• Input for this task:
--- START ---

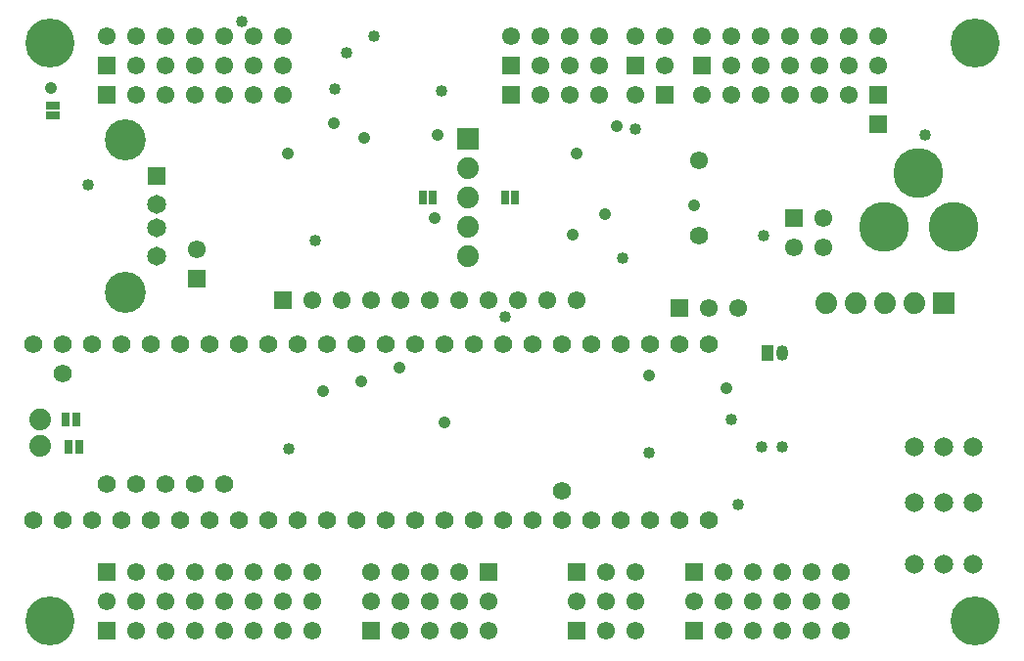
<source format=gbs>
G04 DipTrace 3.3.1.3*
G04 T4-T36-Breakout.gbs*
%MOIN*%
G04 #@! TF.FileFunction,Soldermask,Bot*
G04 #@! TF.Part,Single*
%ADD13C,0.04*%
%ADD33C,0.17*%
%ADD38C,0.065199*%
%ADD48R,0.025X0.05*%
%ADD49R,0.05X0.025*%
%ADD51R,0.074X0.074*%
%ADD52C,0.074*%
%ADD53C,0.06194*%
%ADD54C,0.074*%
%ADD69C,0.167*%
%ADD71C,0.042*%
%ADD87C,0.062*%
%ADD105O,0.04137X0.053181*%
%ADD107R,0.04137X0.053181*%
%ADD111C,0.139795*%
%ADD113C,0.064992*%
%ADD115R,0.064992X0.064992*%
%ADD121C,0.061055*%
%ADD123R,0.061055X0.061055*%
%FSLAX26Y26*%
G04*
G70*
G90*
G75*
G01*
G04 BotMask*
%LPD*%
D71*
X1517212Y2248700D3*
X553700Y2368700D3*
X1618700Y2198700D3*
X2343734Y2143503D3*
X1358700Y2143700D3*
X1858700Y1923700D3*
X1868700Y2208700D3*
X1608700Y1368700D3*
X1738700Y1413700D3*
X1478700Y1333700D3*
X1893700Y1228700D3*
X2478700Y2238700D3*
X2328700Y1868700D3*
X2853700Y1343700D3*
X2438469Y1938239D3*
X2743700Y1968700D3*
X2588700Y1388700D3*
D69*
X3700787Y551180D3*
X551180D3*
Y2519684D3*
X3700787D3*
D13*
X1653700Y2543700D3*
X1452700Y1848700D3*
X3043700Y1143700D3*
X1518700Y2363700D3*
X678700Y2038700D3*
X2498700Y1788700D3*
X2543700Y2228700D3*
X1883700Y2358700D3*
X1558700Y2488700D3*
X2978700Y1863700D3*
X2868700Y1238700D3*
X2893700Y948700D3*
X2588700Y1123700D3*
X1363700Y1138700D3*
X2973700Y1143700D3*
X3528700Y2208700D3*
X1201606Y2593700D3*
X2101228Y1586172D3*
D123*
X2768700Y2443700D3*
D121*
Y2543700D3*
X2868700Y2443700D3*
Y2543700D3*
X2968700Y2443700D3*
Y2543700D3*
X3068700Y2443700D3*
Y2543700D3*
X3168700Y2443700D3*
Y2543700D3*
X3268700Y2443700D3*
Y2543700D3*
X3368700Y2443700D3*
Y2543700D3*
D123*
X2118700Y2443700D3*
D121*
Y2543700D3*
X2218700Y2443700D3*
Y2543700D3*
X2318700Y2443700D3*
Y2543700D3*
X2418700Y2443700D3*
Y2543700D3*
D123*
X743700Y2443700D3*
D121*
Y2543700D3*
X843700Y2443700D3*
Y2543700D3*
X943700Y2443700D3*
Y2543700D3*
X1043700Y2443700D3*
Y2543700D3*
X1143700Y2443700D3*
Y2543700D3*
X1243700Y2443700D3*
Y2543700D3*
X1343700Y2443700D3*
Y2543700D3*
D123*
X743700Y518700D3*
D121*
Y618700D3*
X843700Y518700D3*
Y618700D3*
X943700Y518700D3*
Y618700D3*
X1043700Y518700D3*
Y618700D3*
X1143700Y518700D3*
Y618700D3*
X1243700Y518700D3*
Y618700D3*
X1343700Y518700D3*
Y618700D3*
X1443700Y518700D3*
Y618700D3*
D123*
X1643700Y518700D3*
D121*
Y618700D3*
X1743700Y518700D3*
Y618700D3*
X1843700Y518700D3*
Y618700D3*
X1943700Y518700D3*
Y618700D3*
X2043700Y518700D3*
Y618700D3*
D123*
X2743700Y518700D3*
D121*
Y618700D3*
X2843700Y518700D3*
Y618700D3*
X2943700Y518700D3*
Y618700D3*
X3043700Y518700D3*
Y618700D3*
X3143700Y518700D3*
Y618700D3*
X3243700Y518700D3*
Y618700D3*
D123*
X2343700Y518700D3*
D121*
Y618700D3*
X2443700Y518700D3*
Y618700D3*
X2543700Y518700D3*
Y618700D3*
D33*
X3388700Y1893700D3*
X3624920D3*
X3506810Y2078739D3*
D115*
X913700Y2068700D3*
D113*
Y1970275D3*
Y1891535D3*
Y1793109D3*
D111*
X807007Y2189566D3*
Y1672243D3*
D123*
X1343700Y1643700D3*
D121*
X1443700D3*
X1543700D3*
X1643700D3*
X1743700D3*
X1843700D3*
X1943700D3*
X2043700D3*
X2143700D3*
X2243700D3*
X2343700D3*
D38*
X3693700Y1143700D3*
X3593700D3*
X3493700D3*
X3693700Y953700D3*
X3593700D3*
X3493700D3*
X3693700Y743700D3*
X3593700D3*
X3493700D3*
D107*
X2993700Y1463700D3*
D105*
X3043700D3*
D123*
X743700Y718700D3*
D121*
X843700D3*
X943700D3*
X1043700D3*
X1143700D3*
X1243700D3*
X1343700D3*
X1443700D3*
D123*
X2043700D3*
D121*
X1943700D3*
X1843700D3*
X1743700D3*
X1643700D3*
D123*
X2743700D3*
D121*
X2843700D3*
X2943700D3*
X3043700D3*
X3143700D3*
X3243700D3*
D123*
X3368700Y2343700D3*
D121*
X3268700D3*
X3168700D3*
X3068700D3*
X2968700D3*
X2868700D3*
X2768700D3*
D123*
X2118700D3*
D121*
X2218700D3*
X2318700D3*
X2418700D3*
D123*
X743700D3*
D121*
X843700D3*
X943700D3*
X1043700D3*
X1143700D3*
X1243700D3*
X1343700D3*
D123*
X2343700Y718700D3*
D121*
X2443700D3*
X2543700D3*
D123*
X2643700Y2343700D3*
D121*
X2543700D3*
D123*
X3368700Y2243700D3*
X1048700Y1718700D3*
D121*
Y1818700D3*
D123*
X3083700Y1923700D3*
D121*
X3183700D3*
X3083700Y1823700D3*
X3183700D3*
D48*
X1818700Y1993700D3*
X1854133D3*
D49*
X558700Y2273267D3*
Y2308700D3*
D48*
X2098700Y1993700D3*
X2134133D3*
X648700Y1143700D3*
X613267D3*
X638700Y1238700D3*
X603267D3*
D87*
X2758700Y1863700D3*
D121*
Y2119653D3*
D51*
X3593700Y1633700D3*
D52*
X3493700D3*
X3393700D3*
X3193700D3*
X3293700D3*
D53*
X493700Y893700D3*
X593700D3*
X693700D3*
X793700D3*
X893700D3*
X993700D3*
X1093700D3*
X1193700D3*
X1293700D3*
X1393700D3*
X1493700D3*
X1593700D3*
X1693700D3*
X1793700D3*
X2293700Y993700D3*
X593700Y1393700D3*
D54*
X515700Y1238700D3*
Y1148700D3*
D53*
X2093700Y1493700D3*
X1793700D3*
X1693700D3*
X1593700D3*
X1493700D3*
X1393700D3*
X1293700D3*
X1193700D3*
X1093700D3*
X993700D3*
X893700D3*
X793700D3*
X693700D3*
X593700D3*
X493700D3*
X743700Y1018700D3*
X843700D3*
X943700D3*
X2393700Y893700D3*
X2493700D3*
X2293700D3*
X2193700D3*
X2093700D3*
X1993700D3*
X2593700D3*
X2693700D3*
X2793700D3*
Y1493700D3*
X1893700Y893700D3*
X2693700Y1493700D3*
X1893700D3*
X2593700D3*
X2393700D3*
X2293700D3*
X2193700D3*
X2493700D3*
X1993700D3*
X1043700Y1018700D3*
X1143700D3*
D51*
X1973700Y2193700D3*
D52*
Y2093700D3*
Y1993700D3*
Y1793700D3*
Y1893700D3*
D123*
X2543700Y2443700D3*
D121*
Y2543700D3*
X2643700Y2443700D3*
Y2543700D3*
D123*
X2693700Y1618700D3*
D121*
X2793700D3*
X2893700D3*
M02*

</source>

--- END ---

• What to work on:
What you return must be an exact retyping of the lines above starting at the line with "X3193700D3*" and ending at the line with "X2393700D3*", and nothing besides.

• Response:
X3193700D3*
X3293700D3*
D53*
X493700Y893700D3*
X593700D3*
X693700D3*
X793700D3*
X893700D3*
X993700D3*
X1093700D3*
X1193700D3*
X1293700D3*
X1393700D3*
X1493700D3*
X1593700D3*
X1693700D3*
X1793700D3*
X2293700Y993700D3*
X593700Y1393700D3*
D54*
X515700Y1238700D3*
Y1148700D3*
D53*
X2093700Y1493700D3*
X1793700D3*
X1693700D3*
X1593700D3*
X1493700D3*
X1393700D3*
X1293700D3*
X1193700D3*
X1093700D3*
X993700D3*
X893700D3*
X793700D3*
X693700D3*
X593700D3*
X493700D3*
X743700Y1018700D3*
X843700D3*
X943700D3*
X2393700Y893700D3*
X2493700D3*
X2293700D3*
X2193700D3*
X2093700D3*
X1993700D3*
X2593700D3*
X2693700D3*
X2793700D3*
Y1493700D3*
X1893700Y893700D3*
X2693700Y1493700D3*
X1893700D3*
X2593700D3*
X2393700D3*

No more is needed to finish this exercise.